Dr. Joe Heimlich is a leader in the field of research and evaluation. He is a Professor at The Ohio State University and Senior Research Associate for the Institute for Learning Innovation. Heimlich is known for his work in teaching-learning exchange theory across the lifespan. He holds a doctorate in Adult Education and Learning Theory from The Ohio State University; M.A. in Policy Education; and a B.A. in Communication Arts, Theatre and Dance. He is the author of two widely used textbooks and of numerous academic journal articles. Heimlich serves on numerous national and international committees and boards, and is a past president of the North American Association for Environmental Education. Heimlich was recommend to JAG by Kerri Mollard, who observed and participated in the development of evaluation and assessment strategies for the Columbus Museum of Art. After meeting with Heimlich and learning more about his background and experiences, it was determined he would be well suited to assist in the key assessment strategies for the Jazz Academy.

Gerald D. Yoshitomi

Gerald D. (Jerry) Yoshitomi is the Chief Knowledge Officer for his company, MeaningMatters, LLC. He has been engaged by foundations, public arts agencies, arts organizations and individual artists to read, research, and provoke innovative new practices, with just in time knowledge to increase: participation in the arts; personal benefits and public value of the arts, artists and arts organizations; adaptability, creativity and leadership in changing environments; earned and contributed income.

Methods from his writings/workshops have been successfully implemented by several thousand arts workers and arts organizations in the United States, Canada, Australia, New Zealand and the United Kingdom to increase attendance and earned/contributed income.
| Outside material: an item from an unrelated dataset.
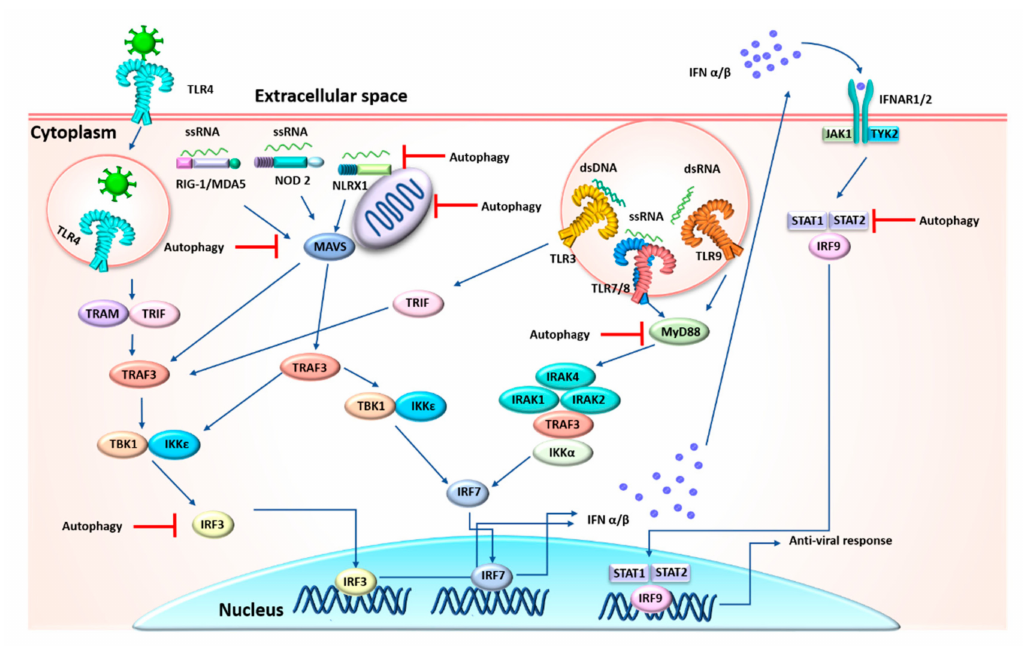
Figure 2. Negative regulation of interferons (IFNs) by autophagy. Upon recognition of viral pathogen- associated molecular patterns (PAMPs) by pattern recognition receptors (PRRs), several signaling pathways are activated to produce IFNs. This response is amplified by the activation of the Janus kinase signal transducer and activator of transcription (JAK-STAT) pathway. Some coronaviruses negatively regulate the IFNs’ response via the autophagic degradation of key molecules downstream of IFN signaling cascade (e.g., IRF3, MAVS, NLRX1, mitochondria, MyD88 and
Mr. Yoshitomi is the facilitator for a collaborative of performing arts presenters at major U.S. research universities and served as facilitator for the START (State Arts Agency) Initiative of the Wallace Foundation, managed by Arts Midwest. He was Lead Consultant on Information and Network Strategies for LINC—Leveraging Investments in Creativity, a national initiative to improve the lives/conditions of artists. He chaired the National Task Force on Presenting and Touring the Performing Arts, resulting in the 1989 seminal report, An American Dialogue. Jerry chaired three panels at the National Endowment for the Arts, served four years on the California Arts Council, was Treasurer of the Music Center of Los Angeles County and was the Executive Director of the Japanese American Cultural and Community Center. He is a graduate of Stanford University with a Masters in Public Administration from Arizona State University.

National Research Partners with the Jazz Arts Group:

  • Jazz St. Louis
  • Jazz at Lincoln Center, New York City
  • San Francisco Jazz
  • Monterey Jazz Festival
  • Scullers Jazz Club, Boston
  • Chicago Department of Cultural Affairs
  • Consortium of University Presenters with Jazz Ticket Buyers


National Information and Dissemination Partners:

  • AllAboutJazz.com
  • Jazz Education Network


About the Doris Duke Charitable Foundation:

The mission of the Doris Duke Charitable Foundation is to improve the quality of people's lives through grants supporting the performing arts, environmental conservation, medical research and the prevention of child maltreatment, and through preservation of the cultural and environmental legacy of Doris Duke's properties.

The foundation's Arts Program supports performing artists in contemporary dance, jazz and theatre, and the nonprofit arts organizations that nurture these artists and produce and present these art forms.